__Metin parçası__.
━━━━━━━━━━━━━━━━━━━━
25 Haziran 2018 Pazartesi

Soğan-patates gölgesinde geçen 24 haziran seçimleri!


49 yaşındayım ve hayatın bu kadar pahalı olduğuna, asgari ücretin sınırlarının bu kadar zorlandığına hiç şahit olmadım...
Soğan-patates 5 lira. Mevsiminde domates-salatalık, biber-kabak-patlıcan vesaireyi bile 3-5 liraya yiyiyoruz; pardon yiyemiyoruz. Fasülye zaten ateş pahası.
Meyve desen öyle. Çağla badem-erik-kiraz gibi meyveleri bile mevsiminde 5-10 liradan aşağı yiyemiyoruz, YİYEMİYORUZ!
En çok sevdiğim incir ve kayısıyı yiyebilecek miyim acaba bu yıl?
Tüp gaz 100 lira.
Şeker 5 lira, çay 30 lira; kilosu!
Kalitesiz ayçiçek yağının kilosu bile 7 lira.
━━━━━━━━━━━━━━━━━━━━
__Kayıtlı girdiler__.
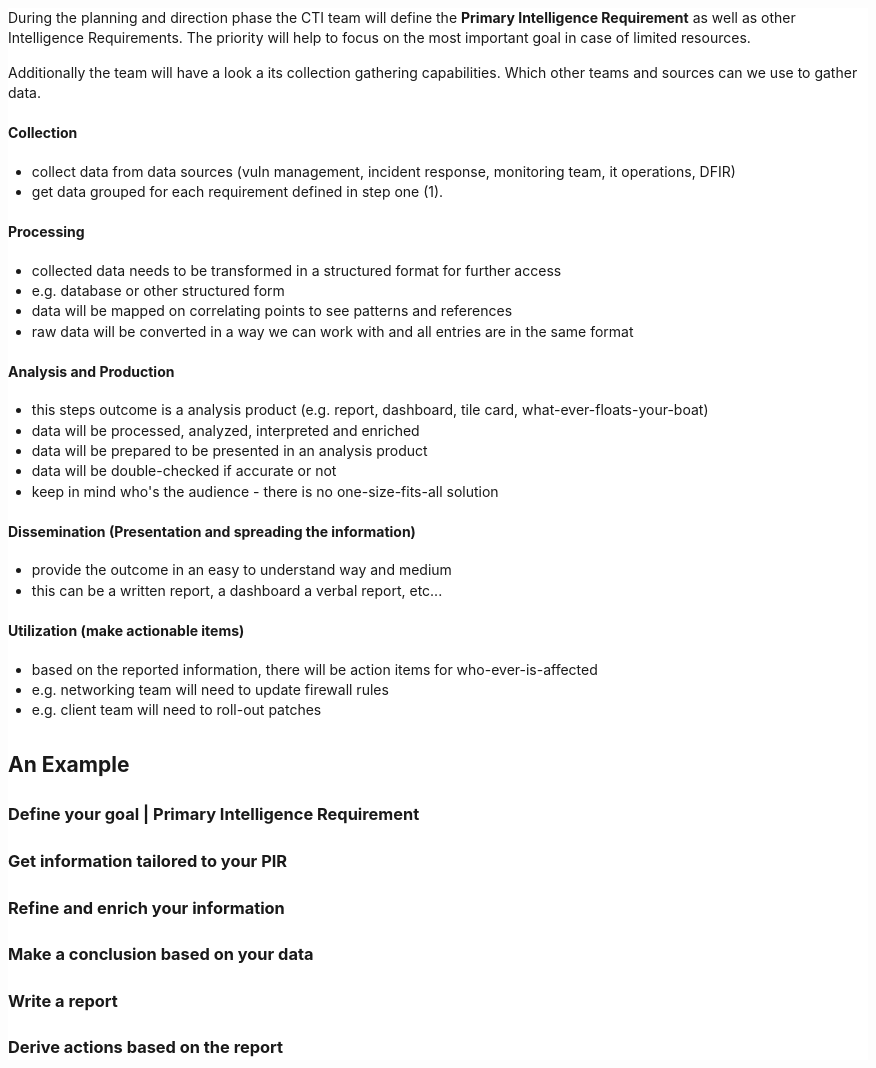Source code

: During the planning and direction phase the CTI team will define the **Primary Intelligence Requirement** as well as other Intelligence Requirements. The priority will help to focus on the most important goal in case of limited resources. 

Additionally the team will have a look a its collection gathering capabilities. Which other teams and sources can we use to gather data. 

#### Collection 
- collect data from data sources (vuln management, incident response, monitoring team, it operations, DFIR)
- get data grouped for each requirement defined in step one (1). 

#### Processing 
- collected data needs to be transformed in a structured format for further access 
- e.g. database or other structured form 
- data will be mapped on correlating points to see patterns and references 
- raw data will be converted in a way we can work with and all entries are in the same format 

#### Analysis and Production 
- this steps outcome is a analysis product (e.g. report, dashboard, tile card, what-ever-floats-your-boat) 
- data will be processed, analyzed, interpreted and enriched 
- data will be prepared to be presented in an analysis product 
- data will be double-checked if accurate or not 
- keep in mind who's the audience - there is no one-size-fits-all solution 

#### Dissemination (Presentation and spreading the information)
- provide the outcome in an easy to understand way and medium 
- this can be a written report, a dashboard a verbal report, etc... 


#### Utilization (make actionable items) 
- based on the reported information, there will be action items for who-ever-is-affected
- e.g. networking team will need to update firewall rules 
- e.g. client team will need to roll-out patches 

## An Example 

### Define your goal | Primary Intelligence Requirement 

### Get information tailored to your PIR 

### Refine and enrich your information 

### Make a conclusion based on your data 

### Write a report 

### Derive actions based on the report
━━━━━━━━━━━━━━━━━━━━
__Görev listesi__.
A. Hayat pahalılığı yazısının "25 Haziran 2018" sözleriyle başlayıp "gaz 100 lira." sözlerine kadar süren kısmını aynen alıntılayın.
B. Hayat pahalılığı yazısına göre tüp gazın fiyatı kaç liradır?
Bu malzemenin metinle hiçbir ilgisi yoktur.

__Görevlere göre cevaplar__.
A.
25 Haziran 2018 Pazartesi

Soğan-patates gölgesinde geçen 24 haziran seçimleri!


49 yaşındayım ve hayatın bu kadar pahalı olduğuna, asgari ücretin sınırlarının bu kadar zorlandığına hiç şahit olmadım...
Soğan-patates 5 lira. Mevsiminde domates-salatalık, biber-kabak-patlıcan vesaireyi bile 3-5 liraya yiyiyoruz; pardon yiyemiyoruz. Fasülye zaten ateş pahası.
Meyve desen öyle. Çağla badem-erik-kiraz gibi meyveleri bile mevsiminde 5-10 liradan aşağı yiyemiyoruz, YİYEMİYORUZ!
En çok sevdiğim incir ve kayısıyı yiyebilecek miyim acaba bu yıl?
Tüp gaz 100 lira.

B. 100 lira.